On the same day the Kansas City Royals placed left-hander Kris Bubic on the injured list with a shoulder issue, taking him off the list of potential trade candidates, his teammate Seth Lugo has removed himself from that list, as well, albeit in a very different way.
According to ESPN's Jeff Passan, Lugo and the Kansas City Royals have come to terms on a contract extension - meaning not only will he not be traded this week, but he will no longer hit the open market at season's end, when he was poised to be an attractive option for teams in need of starting pitching.
Cubs will have to find their pitching elsewhere at the trade deadline
Lugo has been a revelation since joining the Royals before the 2024 campaign. The Cy Young runner-up to Tarik Skubal in the American League last season, the veteran has pitched to a 2.98 ERA in nearly 320 innings of work and, for that reason, was drawing widespread interest ahead of the July 31 trade deadline.
This season, he's matched what he did in 2024 almost down to the smallest detail. In 19 starts, he has a 2.95 ERA and 1.088 WHIP - although FIP and xERA suggest regression could rear its ugly head at any time.
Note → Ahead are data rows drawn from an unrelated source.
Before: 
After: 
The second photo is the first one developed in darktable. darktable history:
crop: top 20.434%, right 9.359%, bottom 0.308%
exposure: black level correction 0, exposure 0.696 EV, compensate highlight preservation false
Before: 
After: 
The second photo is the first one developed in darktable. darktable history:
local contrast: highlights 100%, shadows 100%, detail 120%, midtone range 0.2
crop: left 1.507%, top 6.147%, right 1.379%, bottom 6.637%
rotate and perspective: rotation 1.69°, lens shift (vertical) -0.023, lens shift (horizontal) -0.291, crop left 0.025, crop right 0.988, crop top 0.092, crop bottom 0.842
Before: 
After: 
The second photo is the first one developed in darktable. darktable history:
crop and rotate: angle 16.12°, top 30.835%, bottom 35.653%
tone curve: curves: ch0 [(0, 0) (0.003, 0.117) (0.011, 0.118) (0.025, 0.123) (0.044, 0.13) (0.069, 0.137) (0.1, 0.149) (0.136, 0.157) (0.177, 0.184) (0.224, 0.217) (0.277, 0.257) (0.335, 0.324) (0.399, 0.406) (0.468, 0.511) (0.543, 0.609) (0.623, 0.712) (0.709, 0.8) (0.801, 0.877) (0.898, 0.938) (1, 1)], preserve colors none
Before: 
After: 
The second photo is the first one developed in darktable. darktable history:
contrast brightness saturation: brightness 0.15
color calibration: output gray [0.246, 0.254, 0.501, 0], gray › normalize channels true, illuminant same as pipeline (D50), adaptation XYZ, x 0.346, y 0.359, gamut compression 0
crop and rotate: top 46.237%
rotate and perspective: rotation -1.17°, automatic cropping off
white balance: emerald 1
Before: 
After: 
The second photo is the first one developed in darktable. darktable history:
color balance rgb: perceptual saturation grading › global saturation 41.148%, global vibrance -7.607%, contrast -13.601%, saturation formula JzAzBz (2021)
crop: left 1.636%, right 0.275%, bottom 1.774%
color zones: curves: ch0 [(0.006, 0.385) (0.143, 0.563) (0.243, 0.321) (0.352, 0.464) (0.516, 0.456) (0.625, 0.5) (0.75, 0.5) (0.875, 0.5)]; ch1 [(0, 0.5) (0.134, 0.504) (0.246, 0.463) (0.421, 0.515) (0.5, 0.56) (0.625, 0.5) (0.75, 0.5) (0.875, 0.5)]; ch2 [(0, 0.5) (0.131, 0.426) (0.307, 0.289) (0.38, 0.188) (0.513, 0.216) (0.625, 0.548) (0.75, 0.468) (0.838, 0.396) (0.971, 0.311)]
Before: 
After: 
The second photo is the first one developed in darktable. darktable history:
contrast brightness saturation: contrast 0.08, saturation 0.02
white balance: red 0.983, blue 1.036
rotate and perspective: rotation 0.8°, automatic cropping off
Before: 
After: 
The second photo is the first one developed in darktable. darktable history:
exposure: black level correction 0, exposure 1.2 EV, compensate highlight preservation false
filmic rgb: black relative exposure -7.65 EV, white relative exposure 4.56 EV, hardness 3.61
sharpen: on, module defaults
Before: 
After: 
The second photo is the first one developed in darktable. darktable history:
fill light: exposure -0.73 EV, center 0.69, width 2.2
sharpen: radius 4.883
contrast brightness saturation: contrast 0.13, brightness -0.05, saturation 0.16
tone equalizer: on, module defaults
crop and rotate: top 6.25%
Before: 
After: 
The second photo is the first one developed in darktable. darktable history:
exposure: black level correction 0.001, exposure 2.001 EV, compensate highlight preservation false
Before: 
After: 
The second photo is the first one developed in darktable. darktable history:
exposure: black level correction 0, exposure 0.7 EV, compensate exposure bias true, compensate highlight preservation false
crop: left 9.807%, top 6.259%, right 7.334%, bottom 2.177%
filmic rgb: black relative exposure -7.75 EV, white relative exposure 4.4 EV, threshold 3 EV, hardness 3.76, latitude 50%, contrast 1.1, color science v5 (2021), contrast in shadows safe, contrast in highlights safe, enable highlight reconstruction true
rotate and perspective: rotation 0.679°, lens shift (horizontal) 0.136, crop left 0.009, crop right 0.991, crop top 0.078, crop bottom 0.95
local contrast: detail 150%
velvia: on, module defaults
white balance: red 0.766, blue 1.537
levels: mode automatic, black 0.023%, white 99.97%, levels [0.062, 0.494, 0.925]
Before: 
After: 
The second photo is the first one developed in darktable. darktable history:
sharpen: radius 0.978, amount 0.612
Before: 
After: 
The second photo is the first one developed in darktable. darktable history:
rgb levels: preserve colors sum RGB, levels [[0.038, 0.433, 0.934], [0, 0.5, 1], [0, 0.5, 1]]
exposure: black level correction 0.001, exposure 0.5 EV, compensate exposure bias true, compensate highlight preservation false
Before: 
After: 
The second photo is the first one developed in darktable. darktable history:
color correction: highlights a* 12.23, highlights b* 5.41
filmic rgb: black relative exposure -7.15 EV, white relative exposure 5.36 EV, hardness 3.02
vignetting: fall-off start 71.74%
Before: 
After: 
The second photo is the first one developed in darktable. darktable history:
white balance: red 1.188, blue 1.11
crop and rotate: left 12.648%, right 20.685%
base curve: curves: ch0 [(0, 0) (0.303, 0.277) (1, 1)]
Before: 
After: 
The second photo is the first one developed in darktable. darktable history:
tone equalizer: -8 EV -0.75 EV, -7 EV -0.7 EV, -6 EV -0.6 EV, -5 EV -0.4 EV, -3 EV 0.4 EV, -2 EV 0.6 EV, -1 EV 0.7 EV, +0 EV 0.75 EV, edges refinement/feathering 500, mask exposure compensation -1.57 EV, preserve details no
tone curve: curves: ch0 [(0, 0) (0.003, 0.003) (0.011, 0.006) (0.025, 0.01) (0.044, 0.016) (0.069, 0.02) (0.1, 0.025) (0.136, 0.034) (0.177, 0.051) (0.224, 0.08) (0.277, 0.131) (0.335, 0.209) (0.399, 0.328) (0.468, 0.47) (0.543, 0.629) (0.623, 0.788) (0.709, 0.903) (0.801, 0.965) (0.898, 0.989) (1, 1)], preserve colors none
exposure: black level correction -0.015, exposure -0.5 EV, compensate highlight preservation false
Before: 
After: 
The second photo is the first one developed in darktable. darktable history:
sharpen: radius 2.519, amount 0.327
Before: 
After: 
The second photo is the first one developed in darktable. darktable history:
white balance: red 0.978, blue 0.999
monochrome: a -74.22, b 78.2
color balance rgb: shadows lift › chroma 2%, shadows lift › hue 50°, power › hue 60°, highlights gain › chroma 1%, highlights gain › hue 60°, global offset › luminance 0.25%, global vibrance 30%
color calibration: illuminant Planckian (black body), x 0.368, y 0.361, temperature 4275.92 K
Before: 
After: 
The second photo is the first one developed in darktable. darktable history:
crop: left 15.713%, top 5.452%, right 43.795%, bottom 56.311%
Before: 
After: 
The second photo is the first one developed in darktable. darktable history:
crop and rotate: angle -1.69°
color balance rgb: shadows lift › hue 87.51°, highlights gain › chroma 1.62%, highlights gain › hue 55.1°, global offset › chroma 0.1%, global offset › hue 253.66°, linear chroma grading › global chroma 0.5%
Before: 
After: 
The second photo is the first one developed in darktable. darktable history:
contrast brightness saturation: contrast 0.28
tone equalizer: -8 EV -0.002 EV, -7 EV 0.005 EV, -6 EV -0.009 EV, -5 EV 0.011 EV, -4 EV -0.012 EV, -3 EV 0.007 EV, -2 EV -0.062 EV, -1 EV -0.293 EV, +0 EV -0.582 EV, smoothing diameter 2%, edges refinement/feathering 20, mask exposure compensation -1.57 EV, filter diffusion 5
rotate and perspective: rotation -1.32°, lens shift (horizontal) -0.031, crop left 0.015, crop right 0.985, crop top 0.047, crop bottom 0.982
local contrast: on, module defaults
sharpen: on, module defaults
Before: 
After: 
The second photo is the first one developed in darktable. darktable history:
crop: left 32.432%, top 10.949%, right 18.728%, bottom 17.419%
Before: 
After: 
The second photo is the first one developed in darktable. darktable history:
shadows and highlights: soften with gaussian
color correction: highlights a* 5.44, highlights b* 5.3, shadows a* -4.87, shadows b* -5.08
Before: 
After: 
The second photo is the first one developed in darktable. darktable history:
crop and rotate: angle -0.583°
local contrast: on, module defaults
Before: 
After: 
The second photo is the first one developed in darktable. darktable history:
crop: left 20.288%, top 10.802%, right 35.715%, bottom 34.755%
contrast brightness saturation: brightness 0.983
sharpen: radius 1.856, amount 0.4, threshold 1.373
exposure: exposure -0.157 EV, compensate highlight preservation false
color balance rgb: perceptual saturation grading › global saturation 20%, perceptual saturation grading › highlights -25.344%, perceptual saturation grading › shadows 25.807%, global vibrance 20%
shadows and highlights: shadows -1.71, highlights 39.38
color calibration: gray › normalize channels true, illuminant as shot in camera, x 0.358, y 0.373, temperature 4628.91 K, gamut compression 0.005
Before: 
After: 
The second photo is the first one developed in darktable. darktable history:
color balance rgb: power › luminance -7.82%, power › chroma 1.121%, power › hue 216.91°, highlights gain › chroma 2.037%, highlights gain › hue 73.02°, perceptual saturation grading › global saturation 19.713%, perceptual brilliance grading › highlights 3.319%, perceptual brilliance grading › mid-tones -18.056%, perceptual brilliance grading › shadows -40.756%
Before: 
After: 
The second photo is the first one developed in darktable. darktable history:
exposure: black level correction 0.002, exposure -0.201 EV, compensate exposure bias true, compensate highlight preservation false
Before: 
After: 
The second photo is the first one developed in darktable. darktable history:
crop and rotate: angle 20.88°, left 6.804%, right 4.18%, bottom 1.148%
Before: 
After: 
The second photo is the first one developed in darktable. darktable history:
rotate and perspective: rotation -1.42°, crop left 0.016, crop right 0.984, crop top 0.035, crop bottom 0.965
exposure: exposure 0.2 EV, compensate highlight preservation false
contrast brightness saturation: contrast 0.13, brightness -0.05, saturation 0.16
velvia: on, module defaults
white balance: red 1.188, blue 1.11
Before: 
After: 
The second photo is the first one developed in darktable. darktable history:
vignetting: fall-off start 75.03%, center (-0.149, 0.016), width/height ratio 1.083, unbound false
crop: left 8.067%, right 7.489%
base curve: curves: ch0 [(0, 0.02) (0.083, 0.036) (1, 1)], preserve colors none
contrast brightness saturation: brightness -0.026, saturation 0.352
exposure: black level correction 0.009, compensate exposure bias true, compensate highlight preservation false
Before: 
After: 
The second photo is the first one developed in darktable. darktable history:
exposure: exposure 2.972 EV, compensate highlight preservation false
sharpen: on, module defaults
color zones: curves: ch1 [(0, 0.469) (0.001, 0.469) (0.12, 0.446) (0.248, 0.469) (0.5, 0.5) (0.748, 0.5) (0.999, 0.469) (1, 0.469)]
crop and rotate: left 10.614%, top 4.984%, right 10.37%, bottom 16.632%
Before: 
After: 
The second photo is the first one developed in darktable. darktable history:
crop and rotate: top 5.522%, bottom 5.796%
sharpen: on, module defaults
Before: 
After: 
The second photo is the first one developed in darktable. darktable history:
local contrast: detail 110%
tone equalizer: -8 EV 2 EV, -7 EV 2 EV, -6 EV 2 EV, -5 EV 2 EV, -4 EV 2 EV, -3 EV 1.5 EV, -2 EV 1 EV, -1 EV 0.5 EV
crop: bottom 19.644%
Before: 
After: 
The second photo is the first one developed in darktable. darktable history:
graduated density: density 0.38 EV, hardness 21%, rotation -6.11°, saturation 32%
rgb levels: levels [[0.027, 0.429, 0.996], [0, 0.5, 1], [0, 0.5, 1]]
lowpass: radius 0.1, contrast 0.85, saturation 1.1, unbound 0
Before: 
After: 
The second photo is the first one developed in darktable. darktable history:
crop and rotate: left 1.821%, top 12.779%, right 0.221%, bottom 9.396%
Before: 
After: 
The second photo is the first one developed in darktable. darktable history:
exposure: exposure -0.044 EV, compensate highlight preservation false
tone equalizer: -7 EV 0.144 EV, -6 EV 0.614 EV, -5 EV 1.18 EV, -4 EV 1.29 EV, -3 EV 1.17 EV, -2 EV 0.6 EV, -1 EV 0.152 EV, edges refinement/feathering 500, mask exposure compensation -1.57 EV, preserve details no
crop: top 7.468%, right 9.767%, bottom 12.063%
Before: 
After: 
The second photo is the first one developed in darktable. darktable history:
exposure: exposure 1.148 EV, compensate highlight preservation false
It's a curious move, to say the least, for a Royals team 8 1/2 games out in the AL Central, despite Detroit's recent free-fall, and four back of the final wild card spot. He turns 36 in November and, as great as he's been, multi-year deals for pitchers on the wrong side of 35 are always high-risk.
As far as the Cubs are concerned, that's two pitchers off the board in the span of a day - not to mention Erick Fedde getting traded from St. Louis to Atlanta on Sunday afternoon, as well. Chicago definitely needs one big arm - and a second mid-tier addition would hardly be the worst thing in the world.
The Cubs and Brewers enter the week tied for first in the NL Central, with a huge three-game set at American Family Field kicking off Monday night in Milwaukee. It remains to be seen if Jed Hoyer will make that big trade before the series wraps up on Wednesday, but one thing's for sure: those reinforcements aren't coming from the Kansas City Royals.